Ce travail exploratoire a été dirigé par Pierre Kopp en collaboration avec un groupe de travail constitué des personnels de l’Anses et du CTSB, avec une contribution, pour la partie consacrée à la responsabilité juridique, d’Adélie Pomade.

A la différence de la pollution de l’air extérieur, davantage connue et médiatisée, celle de l’air intérieur est restée relativement méconnue jusqu’au début des années 2000. Pourtant, les individus passent près de 90 % de leur temps dans des environnements clos : habitats, locaux de travail ou destinés à recevoir du public, moyens de transport, dans lesquels ils peuvent être exposés à de nombreux polluants. La qualité de l’air respiré dans ces environnements peut avoir des effets sur le confort et la santé, depuis la simple gêne (gêne olfactive, somnolence, irritation des yeux et de la peau) jusqu’à l’apparition ou l’aggravation de pathologies : allergies respiratoires, asthme, cancer, intoxication mortelle ou invalidante, etc. Les principaux polluants de l’air intérieur sont des :

  • Polluants chimiques : composés organiques volatils (COV), oxydes d’azote (NOx), monoxyde de carbone (CO), hydrocarbures aromatiques polycycliques (HAP), phtalates, etc.
  • Bio contaminants : moisissures, allergènes d’acariens, d’animaux domestiques et de blattes, pollens etc.
  • Particules et fibres : amiante, fibres minérales artificielles, particules inertes, etc.

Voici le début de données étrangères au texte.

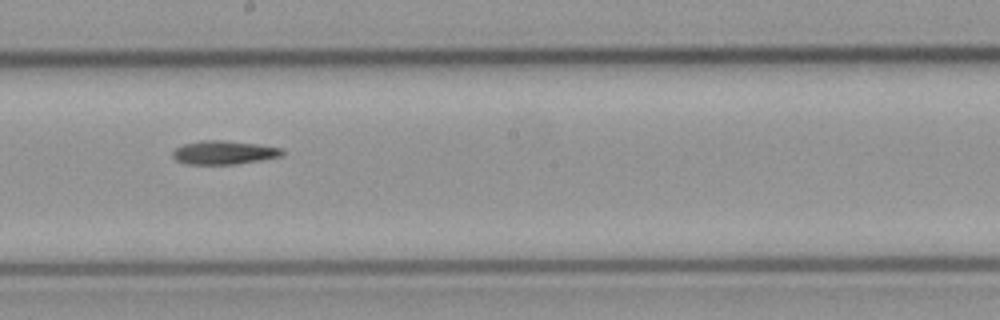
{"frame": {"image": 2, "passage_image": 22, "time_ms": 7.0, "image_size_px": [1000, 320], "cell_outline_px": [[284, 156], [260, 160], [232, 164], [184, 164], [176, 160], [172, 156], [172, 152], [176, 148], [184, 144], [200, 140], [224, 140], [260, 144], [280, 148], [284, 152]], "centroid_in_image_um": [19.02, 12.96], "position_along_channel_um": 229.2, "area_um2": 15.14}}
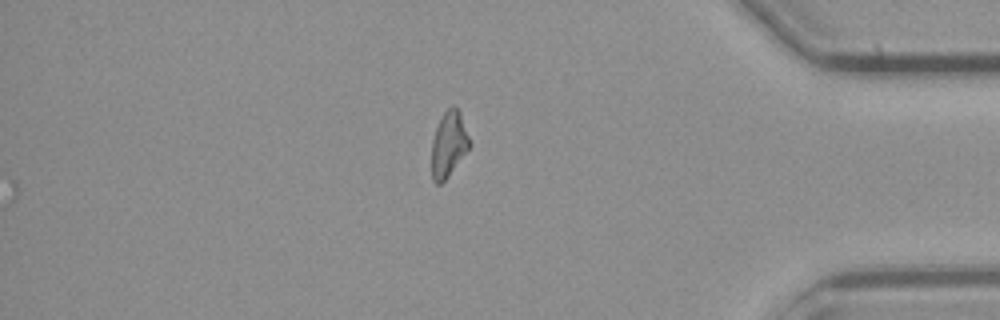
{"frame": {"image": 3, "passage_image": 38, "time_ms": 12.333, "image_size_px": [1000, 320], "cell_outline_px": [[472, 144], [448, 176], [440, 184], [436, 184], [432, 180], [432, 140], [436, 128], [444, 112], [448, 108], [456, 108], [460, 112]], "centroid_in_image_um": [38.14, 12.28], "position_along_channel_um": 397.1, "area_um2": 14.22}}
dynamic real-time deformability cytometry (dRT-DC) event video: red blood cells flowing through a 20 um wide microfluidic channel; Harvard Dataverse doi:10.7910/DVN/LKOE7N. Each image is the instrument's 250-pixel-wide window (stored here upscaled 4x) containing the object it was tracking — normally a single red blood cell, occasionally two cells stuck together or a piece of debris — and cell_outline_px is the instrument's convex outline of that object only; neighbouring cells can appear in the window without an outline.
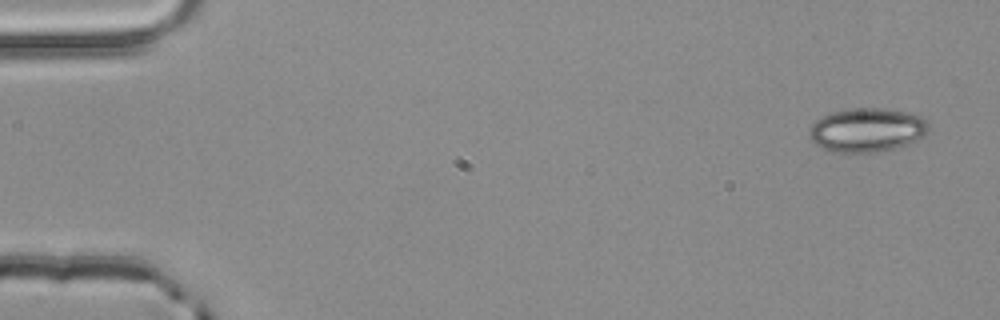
{"species": "common noctule bat (a hibernating species)", "species_latin": "Nyctalus noctula", "temperature_condition": "room temperature", "stored_images_in_passage": 4, "camera_frame_rate_fps": 3000, "um_per_image_px": 0.085, "animal": {"sex": "male", "body_mass_g": 20.4}, "frame": {"image": 1, "passage_image": 1, "time_ms": 0.0, "image_size_px": [1000, 320], "cell_outline_px": [[928, 132], [916, 140], [900, 148], [880, 152], [832, 152], [820, 148], [812, 144], [808, 136], [808, 132], [812, 124], [820, 116], [832, 112], [852, 108], [884, 108], [908, 112], [920, 116], [928, 124]], "centroid_in_image_um": [73.65, 11.06], "position_along_channel_um": 11.4, "area_um2": 31.04}}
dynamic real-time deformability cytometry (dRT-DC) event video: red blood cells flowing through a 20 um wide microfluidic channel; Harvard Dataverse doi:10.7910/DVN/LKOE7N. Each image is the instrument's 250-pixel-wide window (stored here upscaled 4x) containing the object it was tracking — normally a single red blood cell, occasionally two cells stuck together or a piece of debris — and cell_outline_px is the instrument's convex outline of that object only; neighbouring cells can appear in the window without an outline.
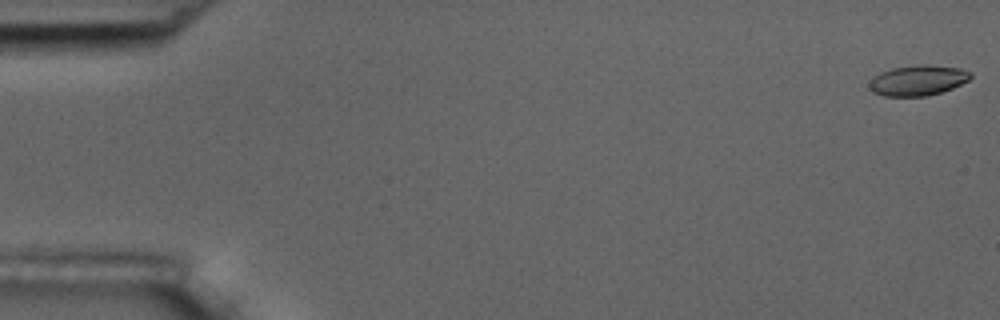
{"species": "common noctule bat (a hibernating species)", "species_latin": "Nyctalus noctula", "temperature_condition": "room temperature", "stored_images_in_passage": 11, "camera_frame_rate_fps": 3000, "um_per_image_px": 0.085, "animal": {"sex": "male", "body_mass_g": 17.5, "forearm_length_mm": 52.3}, "frame": {"image": 1, "passage_image": 1, "time_ms": 0.0, "image_size_px": [1000, 320], "cell_outline_px": [[972, 76], [968, 80], [952, 88], [928, 96], [884, 96], [872, 92], [868, 88], [868, 84], [880, 72], [892, 68], [916, 64], [928, 64], [960, 68], [972, 72]], "centroid_in_image_um": [78.02, 6.82], "position_along_channel_um": 7.0, "area_um2": 18.03}}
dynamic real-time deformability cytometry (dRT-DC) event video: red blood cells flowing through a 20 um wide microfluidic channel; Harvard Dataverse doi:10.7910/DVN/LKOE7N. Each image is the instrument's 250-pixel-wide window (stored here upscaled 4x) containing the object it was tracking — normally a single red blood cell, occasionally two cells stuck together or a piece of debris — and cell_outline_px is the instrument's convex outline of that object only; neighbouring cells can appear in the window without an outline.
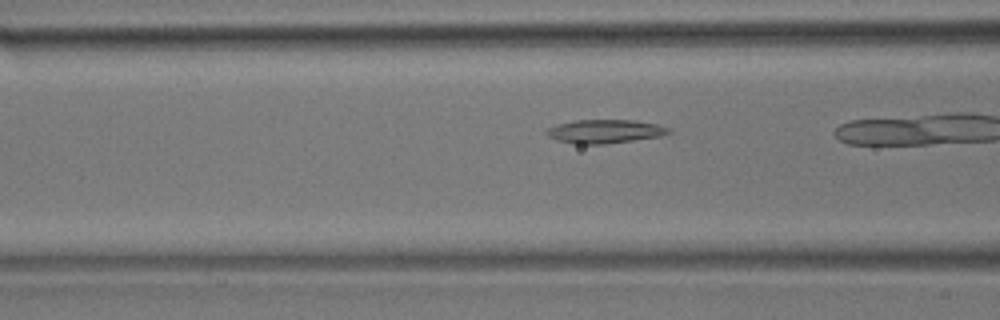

Dans ce document, il est désigné par polluant de l’air intérieur tout polluant présent dans l’air des environnements clos indépendamment de sa source, qu’elle soit endogène à cet environnement et ses occupants, ou bien extérieure à celui-ci (pollution atmosphérique extérieure, sol, etc.). La présence de ces polluants est issue de différentes sources d’émission : constituants du bâtiment, mobilier, appareils de combustion (chaudières, poêles, chauffe-eau, etc.), produits d’entretien, de consommation courante, bricolage, transfert de la pollution extérieure, mais dépend également des modes de vie (tabagisme ou présence d’animaux domestiques par exemple). Dans de nombreux cas, il est pour l’instant impossible de quantifier les parts respectives de ces différentes sources à la pollution de l’air intérieur. Les polluants intérieurs ont donc potentiellement un impact important sur la santé, les individus et l’économie.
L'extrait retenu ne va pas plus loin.